The Code
const getValues = (event) => {
event.preventDefault();
const input = document.getElementById('userInput').value;
const palindromeResult = checkForPalindrome(input);
displayResults(palindromeResult);
}
const reverseText = text => {
let reversedText = '';
for (let i = text.length - 1; i >= 0; i--) {
reversedText += text[i];
}
return reversedText;
}
const cleanText = input => {
const regex = /\W/g;
const cleanInput = input.replace(regex, "");
return cleanInput;
}
const checkForPalindrome = (text) => {
const filteredText = cleanText(text);
const reversedText = reverseText(filteredText);
const results = {
isPalindrome: filteredText.toLowerCase() === reversedText.toLowerCase(),
reversedText: reverseText(text),
errorMessage: ''
};
if (text && !filteredText) {
results.errorMessage = "Please enter an alphanumeric character in the input.";
}
if (!text && !filteredText) {
results.errorMessage = "Please enter some text.";
}
return results;
}
const displayResults = (resultObj) => {
const alertBox = document.getElementById('alert');
const displayMessage = document.getElementById('msg');
const displayHeading = document.querySelector('.alert-heading');
alertBox.classList.remove('invisible', 'alert-danger', 'alert-success');
displayMessage.innerHTML = `Your phrase reversed is: ${resultObj.reversedText}.`
if (resultObj.isPalindrome && !resultObj.errorMessage) {
alertBox.classList.add('alert-success');
displayHeading.innerText = `Nice! You entered a palindrome`;
} else if (resultObj.isPalindrome && resultObj.errorMessage) {
alertBox.classList.add('alert-danger');
displayHeading.innerText = resultObj.errorMessage;
displayMessage.innerHTML = '';
} else {
alertBox.classList.add('alert-danger');
displayHeading.innerText = 'Oh no! Your input is not a palindrome.'
}
}
Abstract
On a high level, I set out to do the following:
- Get the user input
- Transform that input to remove spaces, special characters and ignore uppercase
- Reverse the cleaned up input
- Compare the cleaned versions of the original and reversed text
- Based on the result, display an appropriately styled response
- If the user doesn't enter any input or enters bad input, display a helpful prompt
How I got the values
My entry function for the app is getValues
(line 1). This is triggered by a form submit. A form
submission event causes a page to refresh. To avoid the page refresh, I have
event.preventDefault()
. I used getElementById
to interact with the DOM element
with the ID userInput
. In this function, I stored the return value of
checkForPalindrome(input)
to a variable palindromeResult
and passed that as an
argument to the displayResults
function.
How I checked for a Palindrome
In my function checkForPalindrome
(line 22), I used a helper function to clean the text by
using Regex. I then reversed the text by calling another function reverseText
which
decrimentally loops through the text character by character, adds each character to an initially empty
string and finally returns the reversed string. I initialize the results
object (line 26) which
contains three important attributes that will help me outside this function:
-
isPalindrome
that stores the boolean result of comparing the lowercased input and lowercased reversed string. reversedText
that I later needed to display for the user.errorMessage
that I later needed for helpful error handling.

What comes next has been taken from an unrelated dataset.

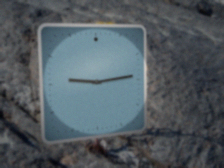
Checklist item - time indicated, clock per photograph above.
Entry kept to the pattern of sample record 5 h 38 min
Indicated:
9 h 14 min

Next I checked for two different errors and assigned a corresponding string to the
errorMessage
. If there's any string length in text
but not in
filteredText
, we can conclude that the text
only consists of spaces or symbols
because we only cleared those out in the cleanText
function. For this condition, I ask the user
to enter an alphanumeric character. I then checked for another condition where both text
and
filteredText
don't have any string length. In this condition, I nudged the user to enter some
text.
How I displayed the results
The final piece of the puzzle is plugging the transformed data back into the DOM or the UI. For this app,
that function is displayResults
(line 43).
I first removed all the existing classes that were contributing to styling the alertBox
. This
way, I was working with a blank slate visually so any CSS class I added here onwards, wouldn't clash with
existing classes.
Now logically, I had 3 cases to consider:
-
The text is a palindrome and is neither an empty string nor made up only of non-alphanumeric characters.
Depicted by
(resultObj.isPalindrome && !resultObj.errorMessage)
-
The text is a false palindrome in that, the reversed input matched the input but the input was either
empty string, whitespaces or made up only of special characters. Depicted by
(resultObj.isPalindrome && resultObj.errorMessage)
-
Finally, any other case which means, the input was valid but it's just not a palindrome. Depicted by
else
scenario.
In the first case, I added the success styling to the alertbox and manipulated the heading text to display success.
In the second case, I added the error styling to the alertbox and displayed the error message we stored in
result
object's errorMessage
property.
In the final condition, where the input is valid but not a palindrome, I added the error styling and the result text.